その白い指先が美しい。まるで陶器みたいだ。
「……先生ですか」
「先生って呼んじゃいけませんでしたか? みなさんそう呼んでいるので」
「いえ、いけなくはないのです。ただ、今の私は、医者じゃありませんから」
微笑みながらゆっくりとハーブティーを飲むクロエ先生。
「やっぱりお医者さんだったんだ? 神官様なのは分かっていたんですが」
「ああ、それは話していませんでしたね。少し前まで病院に勤めていたんです」
「しっかりした仕事だ。どうして辞められたのです?」
クロエ先生のピンクゴールドの瞳が、静かにこちらを見つめていた。
「……兄を探すために。14年戦争で行方不明になってしまって」
「それでシルフィ様たちと」
「はい。彼女の最終目的地は機械帝国ですし、恐らく兄もそこにいる」
行方不明になった“人間の国”の男が、機械帝国にいる。
なぜ、そんな予測を立てているのかは分からないが、確信に近いと分かる。
クロエ先生は恐らく既に確定的な情報を持っていて確信しているんだ。
そしてシルフィの最終目的地が機械帝国であれば、彼女が何故ここに来たのかも見えてきたな。どうして今、魔王を封印するために置いてきた自分の力を取り戻そうとしているのか、その答えが。
……機械帝国とさえ戦うつもりなのか、あの人は。
つくづく英雄としての宿命を背負う女性だ。
「――ジョンさんを診るようになったのは、いつごろからなのですか?」
「まだ教会病院にいた頃です。それもあって、みんな先生と。
なので、あの病院では、ジョンさんが最後の患者さんですね」
やはり勇者ジョンが居た教会病院の医者か。
……となれば、マルロが潜入していた先にいた女性ということだ。
「申し訳ありませんでした、クロエ先生」
「……? 私、ウィルフレドさんに謝られるようなことありましたっけ?」
ッ――そうか。ここまで水を向けても、こちらを怒らないのか。
それどころか全く気付いていないように見える。
復権派が事を起こしたというのに。
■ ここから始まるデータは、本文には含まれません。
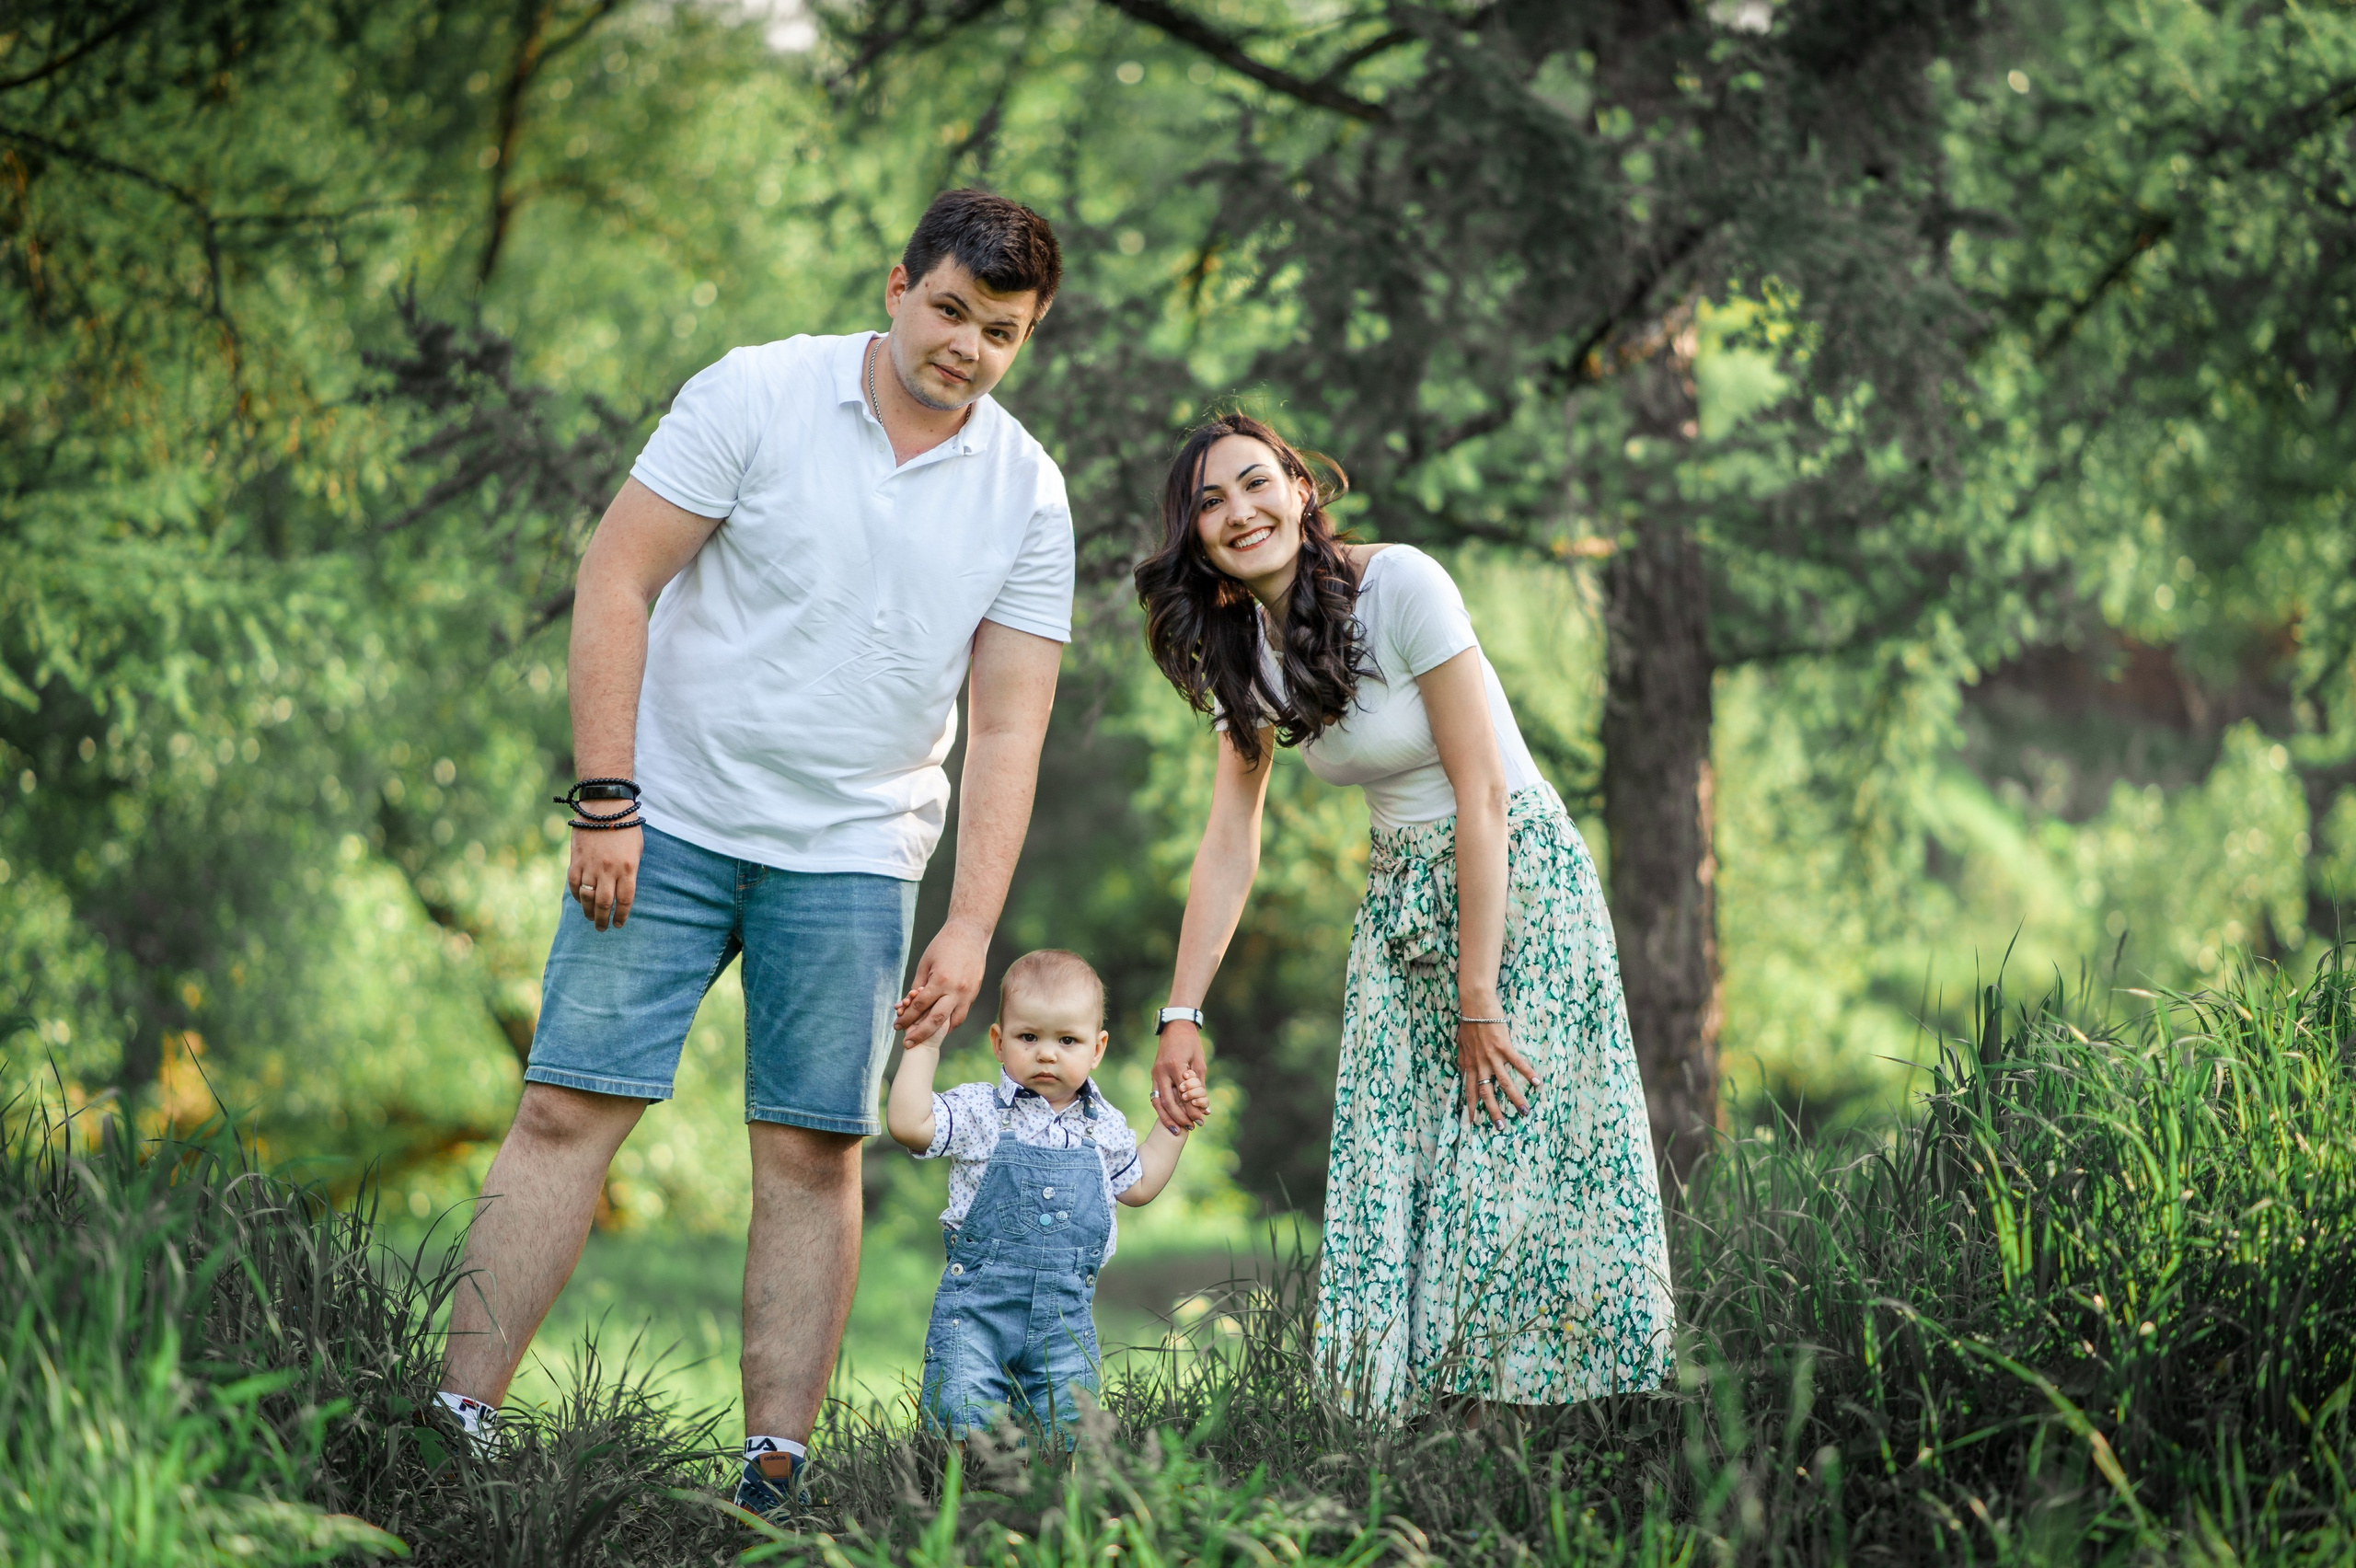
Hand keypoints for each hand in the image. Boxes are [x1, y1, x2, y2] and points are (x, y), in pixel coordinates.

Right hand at [568, 825, 641, 930]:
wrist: (605, 806)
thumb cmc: (626, 827)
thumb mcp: (636, 850)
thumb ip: (629, 872)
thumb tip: (622, 891)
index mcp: (628, 868)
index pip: (624, 901)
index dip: (621, 916)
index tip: (618, 924)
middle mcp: (609, 870)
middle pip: (604, 904)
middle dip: (603, 920)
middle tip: (602, 929)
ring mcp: (591, 866)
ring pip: (587, 897)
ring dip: (588, 912)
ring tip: (590, 919)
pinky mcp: (576, 860)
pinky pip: (574, 884)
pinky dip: (576, 895)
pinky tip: (579, 900)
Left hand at [895, 919, 988, 1045]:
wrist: (970, 934)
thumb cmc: (943, 946)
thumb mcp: (925, 963)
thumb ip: (917, 986)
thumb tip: (907, 1006)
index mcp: (940, 980)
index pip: (920, 1006)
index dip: (906, 1018)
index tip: (896, 1026)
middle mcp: (955, 990)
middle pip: (935, 1020)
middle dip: (919, 1034)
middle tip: (907, 1044)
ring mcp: (967, 993)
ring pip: (952, 1022)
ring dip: (937, 1033)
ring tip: (923, 1039)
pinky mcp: (974, 993)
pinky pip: (961, 1015)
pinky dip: (950, 1023)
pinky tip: (940, 1027)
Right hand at [1151, 1022, 1209, 1132]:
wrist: (1175, 1027)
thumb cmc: (1191, 1043)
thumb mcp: (1200, 1062)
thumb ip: (1200, 1085)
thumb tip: (1204, 1108)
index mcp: (1175, 1066)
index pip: (1184, 1094)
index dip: (1193, 1110)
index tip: (1201, 1120)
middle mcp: (1162, 1071)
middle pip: (1168, 1101)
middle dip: (1179, 1118)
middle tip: (1191, 1128)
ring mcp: (1155, 1073)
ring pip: (1157, 1102)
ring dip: (1167, 1118)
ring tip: (1176, 1130)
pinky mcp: (1153, 1075)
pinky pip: (1155, 1096)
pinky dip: (1161, 1109)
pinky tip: (1169, 1118)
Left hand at [1458, 1016, 1536, 1127]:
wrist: (1475, 1004)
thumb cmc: (1468, 1022)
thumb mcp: (1460, 1043)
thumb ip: (1463, 1059)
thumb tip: (1462, 1071)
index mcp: (1469, 1063)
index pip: (1469, 1089)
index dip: (1470, 1106)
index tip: (1472, 1122)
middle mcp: (1480, 1063)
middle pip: (1486, 1092)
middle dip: (1493, 1111)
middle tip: (1501, 1126)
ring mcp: (1492, 1055)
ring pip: (1504, 1082)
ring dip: (1515, 1098)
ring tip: (1524, 1111)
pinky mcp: (1504, 1045)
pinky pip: (1517, 1063)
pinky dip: (1528, 1073)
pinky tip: (1538, 1083)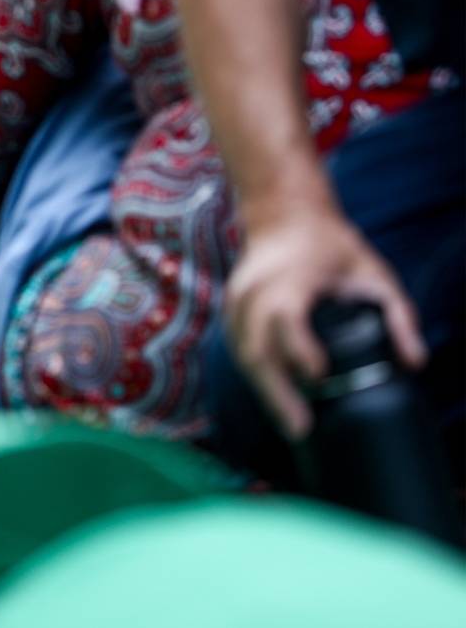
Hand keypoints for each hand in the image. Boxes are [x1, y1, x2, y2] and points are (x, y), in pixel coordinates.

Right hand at [225, 202, 427, 439]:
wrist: (281, 216)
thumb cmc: (330, 246)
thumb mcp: (373, 271)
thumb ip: (397, 314)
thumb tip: (415, 363)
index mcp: (289, 277)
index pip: (284, 316)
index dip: (298, 346)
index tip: (320, 374)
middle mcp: (254, 290)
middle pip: (254, 346)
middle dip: (275, 391)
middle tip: (301, 428)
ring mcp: (236, 300)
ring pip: (242, 353)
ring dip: (263, 391)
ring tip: (291, 423)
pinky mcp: (229, 311)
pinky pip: (238, 350)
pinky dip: (256, 377)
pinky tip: (275, 401)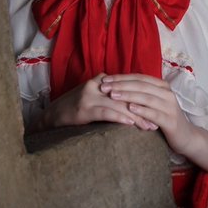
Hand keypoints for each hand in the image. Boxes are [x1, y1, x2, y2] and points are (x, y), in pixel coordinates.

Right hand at [37, 74, 154, 130]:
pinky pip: (106, 112)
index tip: (155, 112)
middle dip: (142, 110)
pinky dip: (120, 117)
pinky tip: (130, 123)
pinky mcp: (83, 108)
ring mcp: (89, 95)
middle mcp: (96, 84)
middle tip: (156, 122)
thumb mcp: (95, 99)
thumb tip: (136, 108)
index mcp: (101, 79)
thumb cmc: (76, 111)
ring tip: (148, 127)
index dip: (142, 101)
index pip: (127, 89)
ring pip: (118, 105)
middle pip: (125, 96)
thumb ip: (112, 99)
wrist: (51, 117)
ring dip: (135, 117)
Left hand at [100, 74, 195, 153]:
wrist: (186, 137)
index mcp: (162, 86)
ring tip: (113, 95)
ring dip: (128, 95)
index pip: (139, 78)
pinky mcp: (171, 121)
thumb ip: (140, 95)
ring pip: (146, 97)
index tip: (104, 79)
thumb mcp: (153, 103)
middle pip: (141, 85)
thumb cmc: (164, 119)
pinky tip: (130, 108)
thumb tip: (116, 87)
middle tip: (104, 87)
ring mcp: (170, 106)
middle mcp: (167, 93)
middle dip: (121, 85)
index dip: (121, 77)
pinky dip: (142, 110)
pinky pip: (154, 113)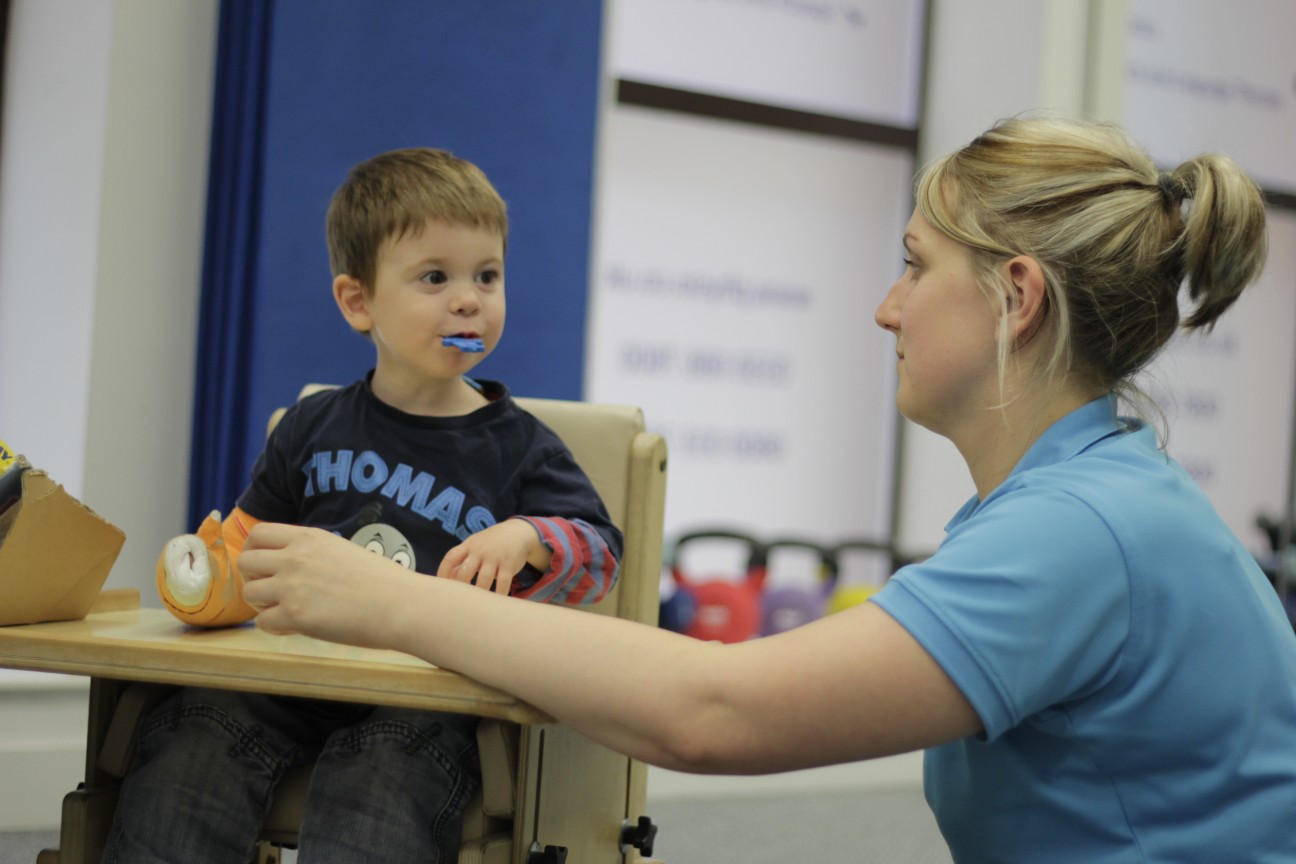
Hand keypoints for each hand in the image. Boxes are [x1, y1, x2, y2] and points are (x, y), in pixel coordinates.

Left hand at [240, 522, 420, 646]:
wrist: (399, 604)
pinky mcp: (295, 615)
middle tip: (272, 592)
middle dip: (253, 579)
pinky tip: (296, 627)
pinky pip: (263, 622)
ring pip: (249, 593)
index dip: (255, 551)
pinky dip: (275, 628)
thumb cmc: (381, 582)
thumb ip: (313, 554)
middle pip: (245, 562)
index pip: (258, 533)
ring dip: (263, 605)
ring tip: (286, 612)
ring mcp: (292, 586)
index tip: (264, 566)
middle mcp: (295, 557)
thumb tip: (293, 566)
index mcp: (308, 538)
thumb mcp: (341, 551)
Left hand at [436, 518, 544, 593]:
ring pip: (484, 578)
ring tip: (476, 607)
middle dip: (460, 588)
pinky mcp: (509, 563)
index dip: (443, 573)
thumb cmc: (489, 544)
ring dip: (480, 593)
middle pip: (465, 571)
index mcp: (468, 546)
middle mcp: (479, 550)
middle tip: (458, 603)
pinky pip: (503, 581)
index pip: (450, 558)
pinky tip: (496, 603)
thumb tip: (445, 583)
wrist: (517, 532)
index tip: (440, 589)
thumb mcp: (474, 547)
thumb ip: (461, 562)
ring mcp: (494, 556)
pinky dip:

オークそのものを糾弾もしないとは。
ちょうどこちらに出てくるころに王城へと第一報が届いていたが、今ごろ人間の国から強烈な糾弾がされている頃合いだろう。
……そういえばバシリオ隊長には知らされていたのかな。
シルフィは“お前が気にすることじゃない”とだけ言っていたけれど。
「教会病院で“復権派”がテロを起こしたと聞きました」
「ああ、あの件ですか。別にウィルフレドさんが謝る話ではないでしょう」
巻き込まれた当人だというのに、随分とあっさりしている。
オークはいつも、他国を、他種族からの糾弾を恐れて生きてきたのに。
1人の行動が全ての行動と見られるから自戒せよと。
「……しかし、オークの同胞が、貴女を傷つけてしまった」
「ふふっ、ウィルさんは律儀な方だ。
でも、どっちかというと私が許せないのはあの教会病院の方ですね」
くすりと微笑むクロエ先生。
「いったいどうして?」
「オースティン、いえ、犯人の身辺調査を怠っていたから。
相手が神官だから素性を調べる間もなく欲しかったんでしょうけれど」
その名前が、マルロの偽名であることは理解できた。
知らない名前だったが、あいつはもう、やったことで特定できてしまう。
……そう、なってしまったんだ。